Un pari assumé malgré les critiques

La performance de Saka lors de ce match a été critiquée, mais lorsqu'on lui a demandé s'il trouvait frustrant d'être jugé alors qu'il n'était pas à 100 % de ses moyens, il a répondu qu'il s'agissait d'un « pari » qu'il était prêt à prendre. « Oui, mais je pense qu'en tant que joueurs, c'est le plus grand pari, surtout quand on ne se sent pas au meilleur de sa forme. On a le choix : ne pas jouer ou se présenter en sachant que les gens vous jugeront de la même manière », a expliqué Saka. « Au final, les gens ne se soucient pas vraiment de ce que vous ressentez ; ils attendent de vous que vous livriez, que vous performiez. Je suis heureux de prendre ce risque, et je dirais que cela a payé, et je vais continuer à le faire. Mais comme je l'ai dit, je me sens beaucoup mieux qu'en mars et je suis prêt à y aller, donc je suis excité. »

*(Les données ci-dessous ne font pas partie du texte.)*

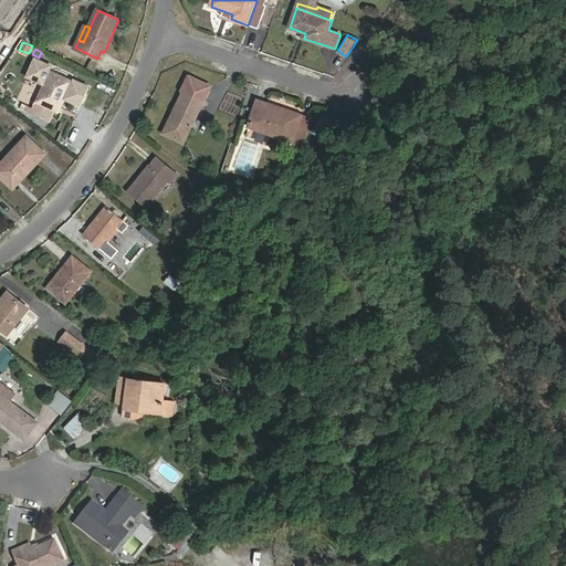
[(35,102),(32,111),(48,117),(51,109),(58,112),(72,82),(50,72),(35,102)]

Une concurrence amicale avec Noni Madueke

Saka est en concurrence pour une place de titulaire sur l'aile droite avec son coéquipier d'Arsenal Noni Madueke, mais il affirme que malgré la rivalité pour le temps de jeu en club et en sélection, ils veulent le meilleur l'un pour l'autre. « C'est assez unique, deux joueurs qui évoluent au même poste d'être aussi proches que nous », a déclaré Saka. « Je ne sais pas vraiment comment ça marche, mais ça marche. Noni est comme mon frère sur et en dehors du terrain. Nous nous poussons mutuellement et nous parlons tous les jours. Nous avons ce respect mutuel et nous voulons que l'autre réussisse. Le bon côté, c'est que nous jouons dans la même équipe et que si l'un de nous fait bien, c'est bon pour l'autre. »

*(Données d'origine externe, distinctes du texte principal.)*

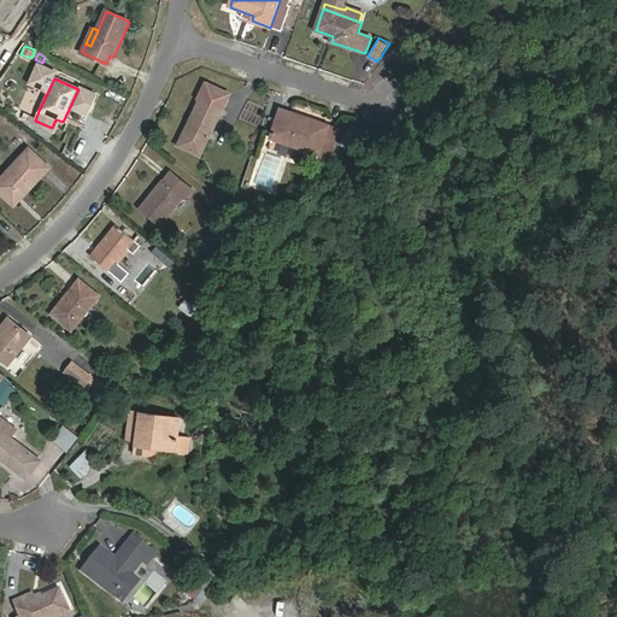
[(200,98),(201,100),(180,145),(201,156),(230,94),(206,83),(200,98)]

Un lourd passé de matchs et une gestion délicate

Chaque entraîneur qui a travaillé avec Saka finit par dire la même chose : « Il faut faire attention. » Sous la direction de Sir Gareth Southgate, l'ancien sélectionneur anglais, on parlait régulièrement d'adapter le programme de Saka et d'éviter les charges inutiles. Lors de la saison 2023-2024, la plus lourde de sa carrière, Saka a disputé 59 matchs, cumulé 4 756 minutes et terminé 26 rencontres complètes. Ce fut également sa saison la plus productive : 21 buts et 15 passes décisives, des chiffres qui le placent parmi les meilleurs ailiers offensifs d'Europe.

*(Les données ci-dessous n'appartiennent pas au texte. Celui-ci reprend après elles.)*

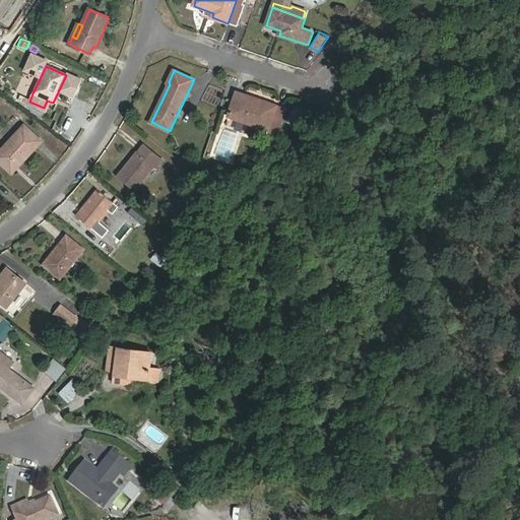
[(229,117),(269,131),(278,106),(238,91),(229,117)]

Mais la fatigue était visible. Il a été taclé, percuté, ciblé, et finalement, quelque chose a cédé : une déchirure des ischio-jambiers que l'entraîneur d'Arsenal, Mikel Arteta, a décrite comme une blessure « d'accumulation ». Depuis, les Gunners ont adopté une approche plus mesurée, mais les chiffres soulignent toujours l'ampleur de la charge de travail de Saka : 153 matchs, 11 154 minutes et 61 matchs complets au cours des trois dernières saisons.

Désormais, Tuchel est confronté au même dilemme que Southgate. Saka est trop important pour être laissé de côté, trop influent pour être remplacé à la légère, et trop précieux pour être épuisé. L'Angleterre n'a pas besoin qu'il joue chaque minute — elle a besoin qu'il soit disponible pour les bonnes.